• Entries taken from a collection

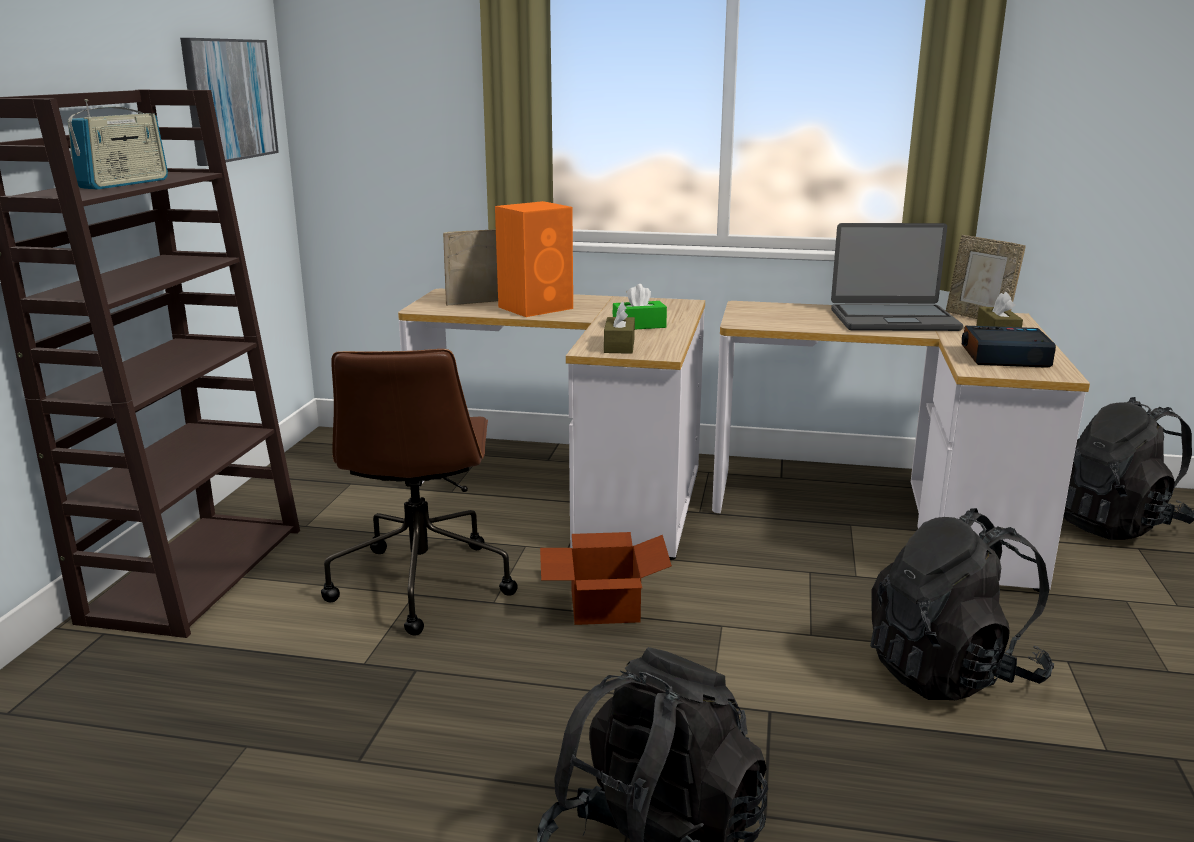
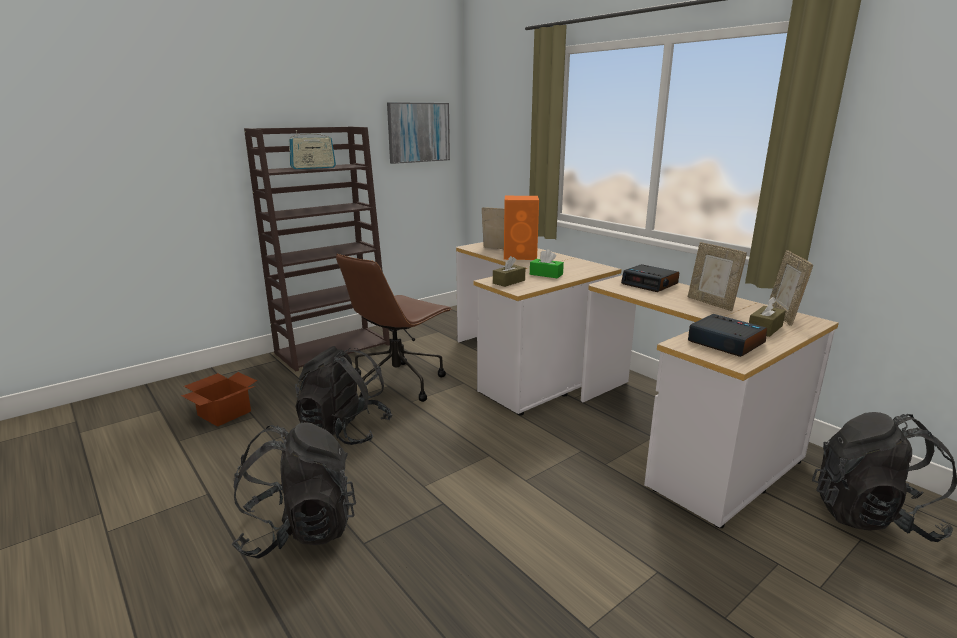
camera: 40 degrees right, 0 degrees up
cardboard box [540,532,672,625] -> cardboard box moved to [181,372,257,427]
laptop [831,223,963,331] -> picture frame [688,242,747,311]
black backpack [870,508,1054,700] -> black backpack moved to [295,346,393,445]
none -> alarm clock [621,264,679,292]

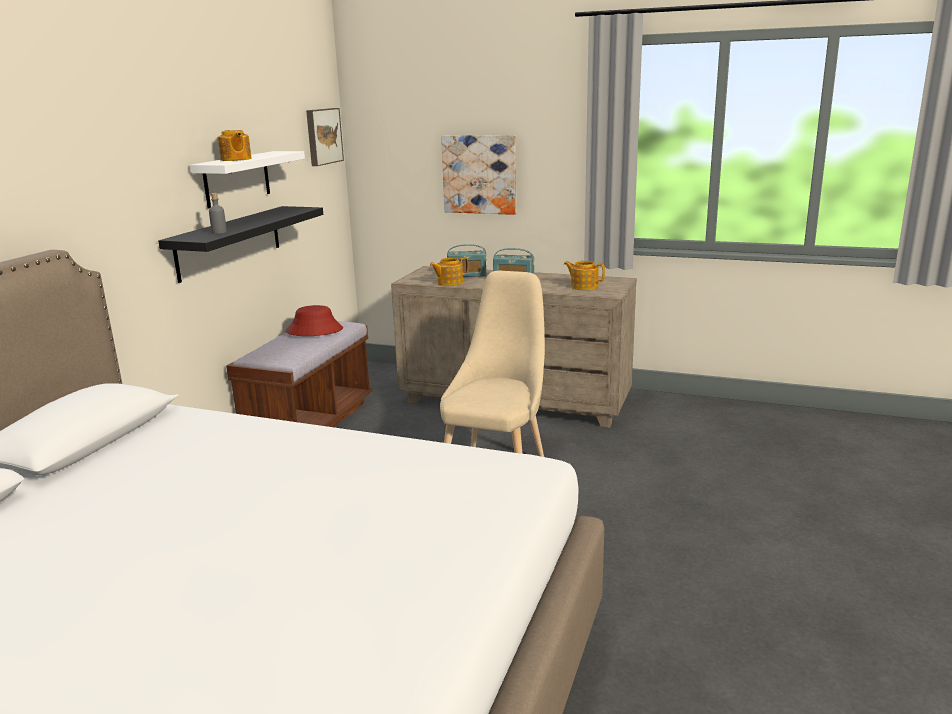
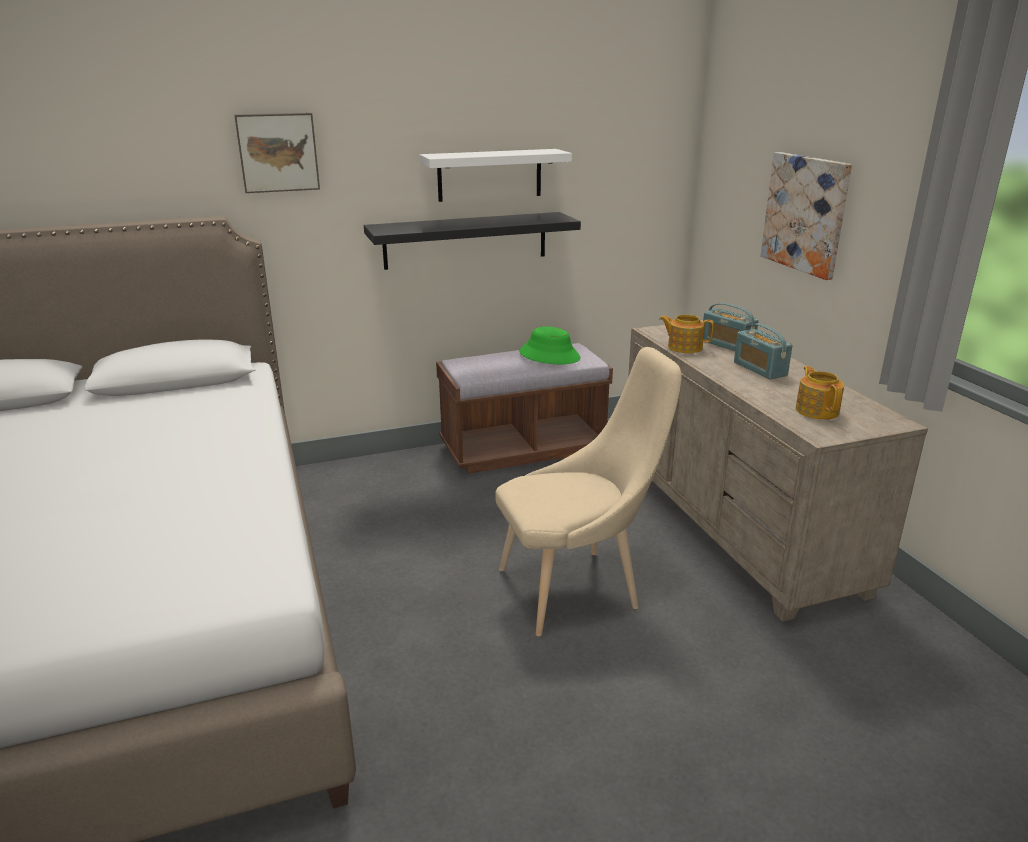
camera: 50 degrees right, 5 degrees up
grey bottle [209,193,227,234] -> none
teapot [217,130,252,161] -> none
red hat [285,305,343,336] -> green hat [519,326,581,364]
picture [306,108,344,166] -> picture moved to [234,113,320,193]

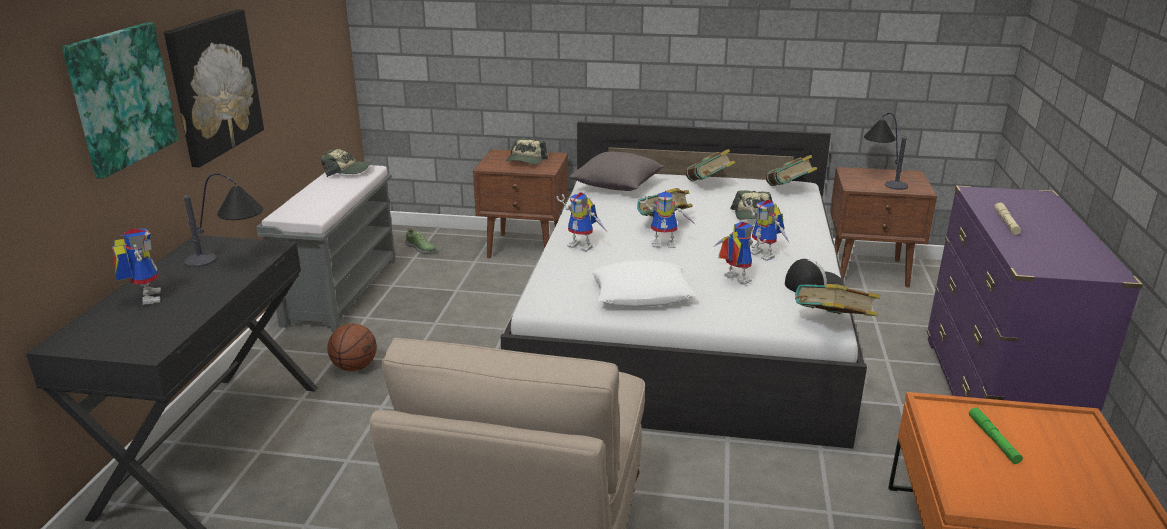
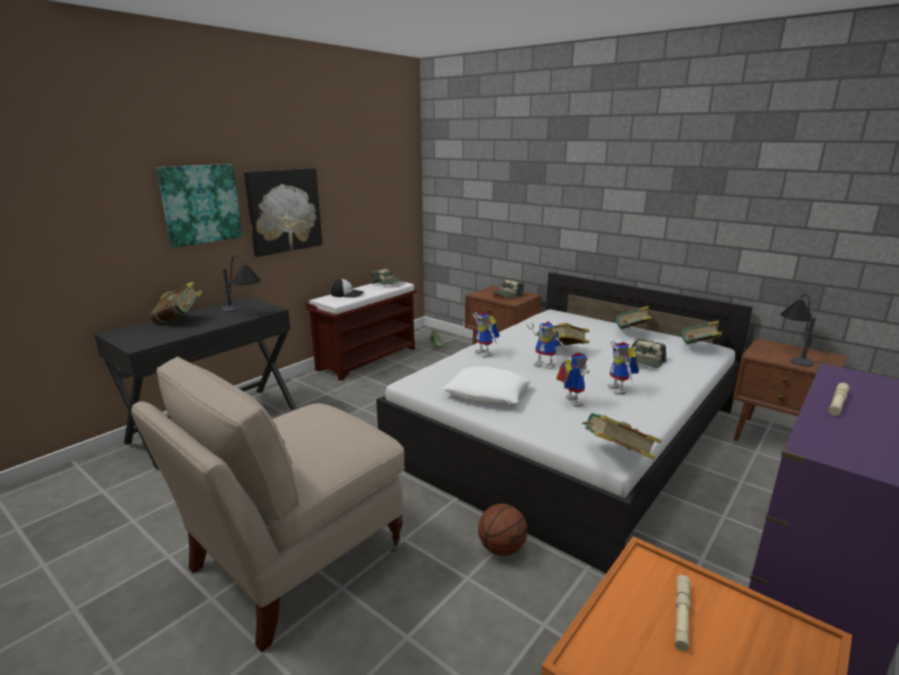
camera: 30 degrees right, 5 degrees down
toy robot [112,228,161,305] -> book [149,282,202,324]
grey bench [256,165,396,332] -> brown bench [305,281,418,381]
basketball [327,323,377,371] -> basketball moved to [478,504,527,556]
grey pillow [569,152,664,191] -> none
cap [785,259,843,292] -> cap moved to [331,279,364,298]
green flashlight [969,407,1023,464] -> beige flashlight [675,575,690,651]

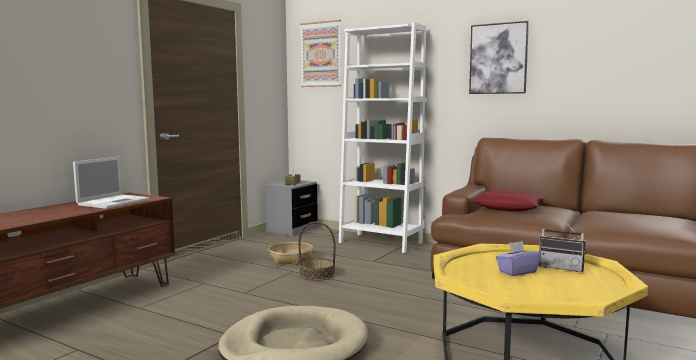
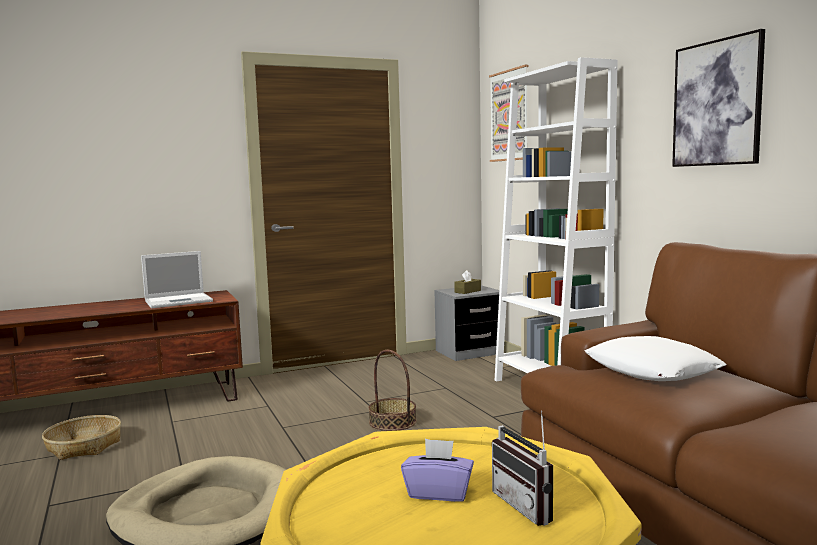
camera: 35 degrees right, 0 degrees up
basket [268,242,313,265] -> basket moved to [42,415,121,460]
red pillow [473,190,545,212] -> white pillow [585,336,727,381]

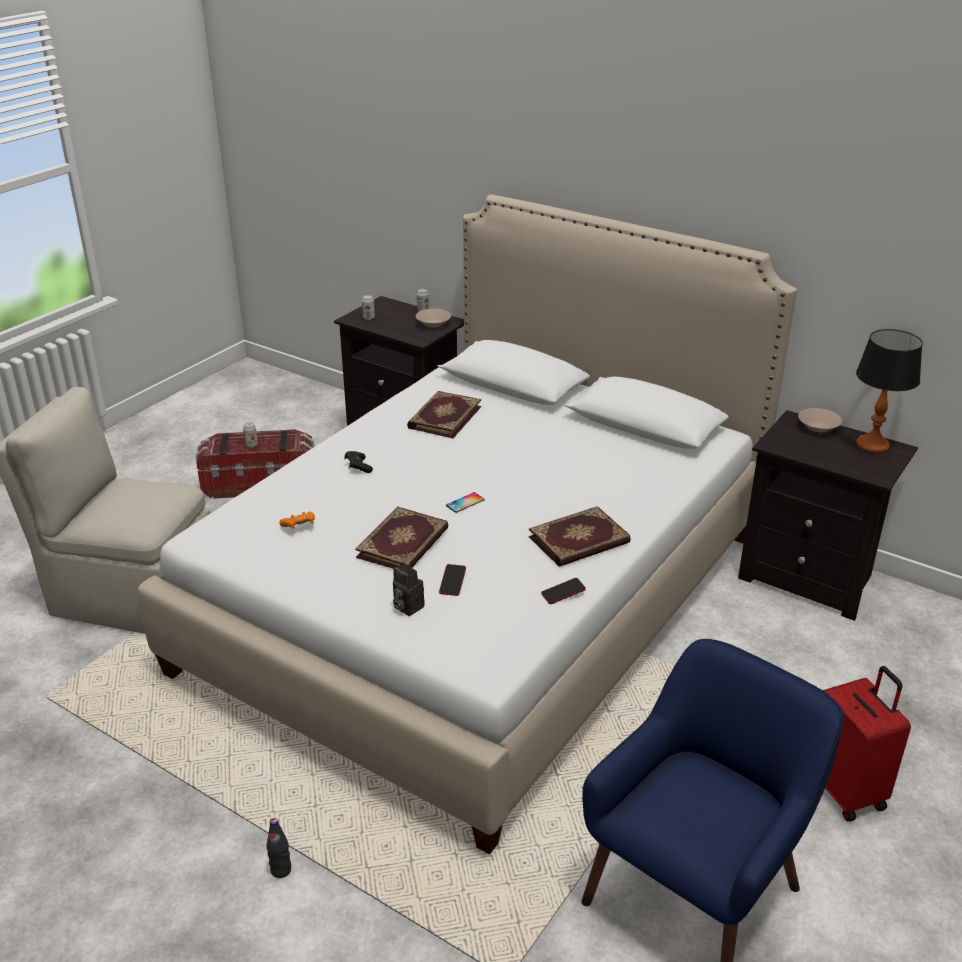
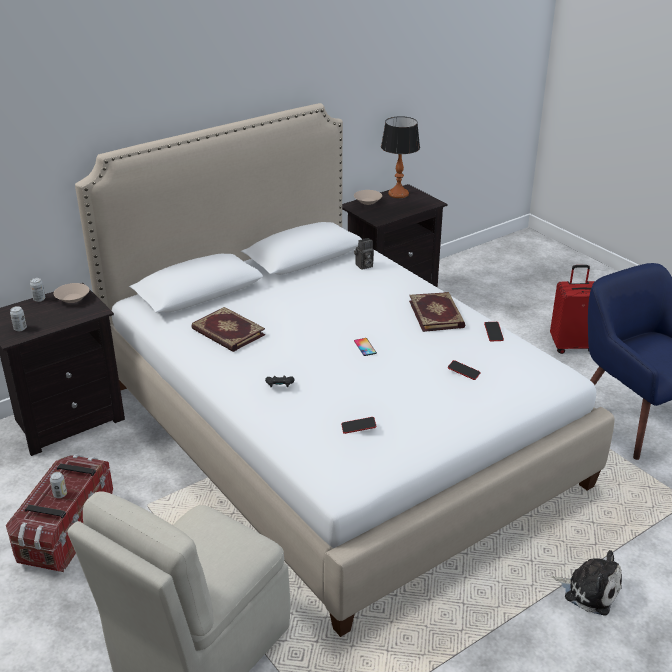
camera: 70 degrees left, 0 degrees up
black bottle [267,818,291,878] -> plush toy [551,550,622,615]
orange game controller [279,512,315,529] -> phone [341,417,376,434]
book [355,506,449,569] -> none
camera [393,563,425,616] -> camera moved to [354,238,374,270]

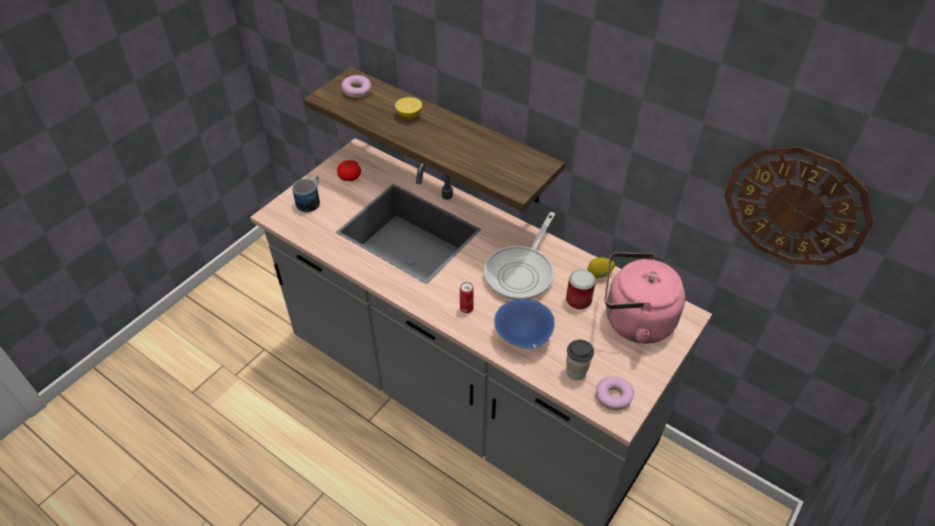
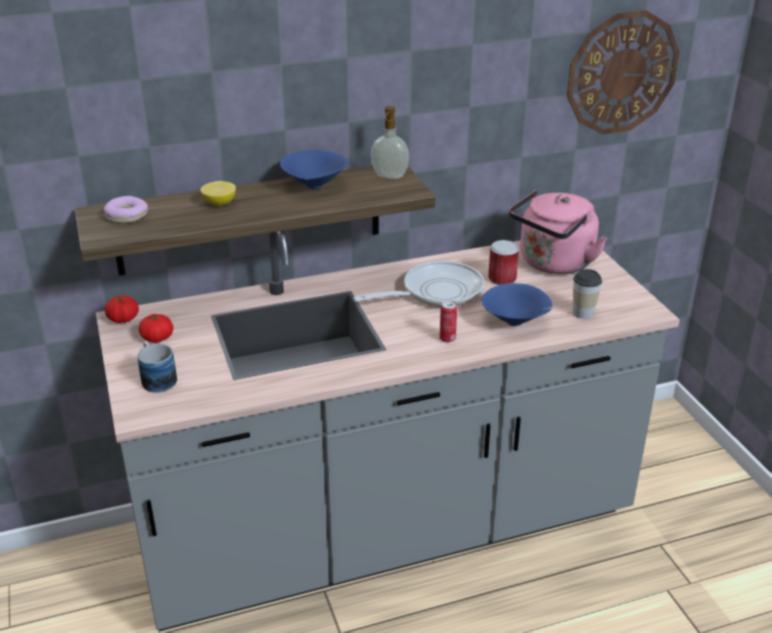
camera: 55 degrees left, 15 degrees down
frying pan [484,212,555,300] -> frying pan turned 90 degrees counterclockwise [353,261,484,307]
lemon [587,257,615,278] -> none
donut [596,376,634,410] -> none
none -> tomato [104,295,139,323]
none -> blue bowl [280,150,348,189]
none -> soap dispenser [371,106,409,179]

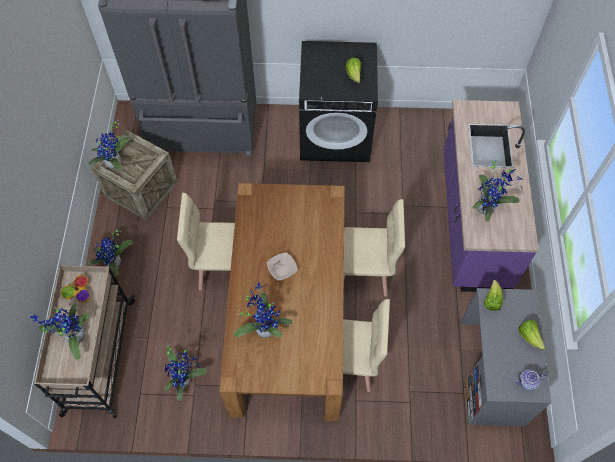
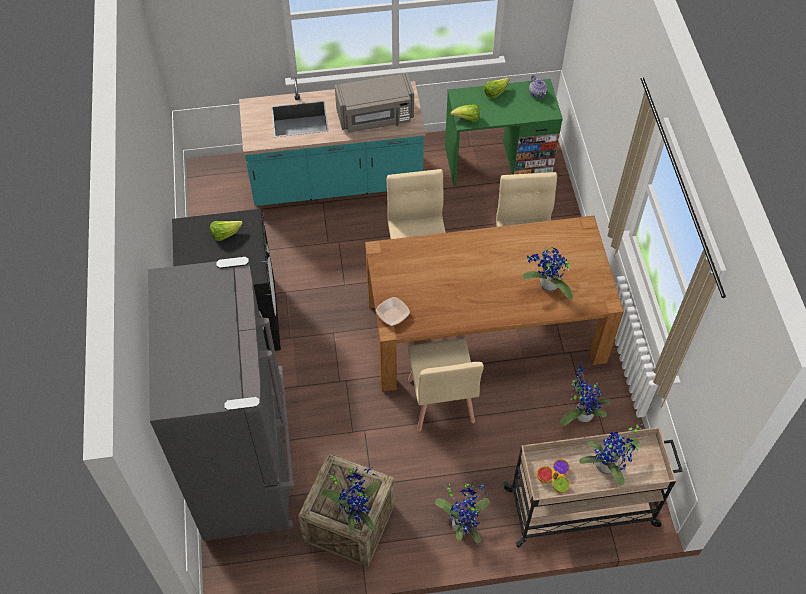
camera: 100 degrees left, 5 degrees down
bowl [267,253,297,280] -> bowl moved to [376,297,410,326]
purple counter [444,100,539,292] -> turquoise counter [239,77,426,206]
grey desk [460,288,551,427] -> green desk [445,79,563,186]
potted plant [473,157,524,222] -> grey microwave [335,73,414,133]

• What you need to do
Copy the final stretch of lines, starting at the one that holds "none -> tomato [104,295,139,323]" and ending at the last line of the data, exactly; omit pictures.

• Result of the task
none -> tomato [104,295,139,323]
none -> blue bowl [280,150,348,189]
none -> soap dispenser [371,106,409,179]

camera: 100 degrees left, 5 degrees down
bowl [267,253,297,280] -> bowl moved to [376,297,410,326]
purple counter [444,100,539,292] -> turquoise counter [239,77,426,206]
grey desk [460,288,551,427] -> green desk [445,79,563,186]
potted plant [473,157,524,222] -> grey microwave [335,73,414,133]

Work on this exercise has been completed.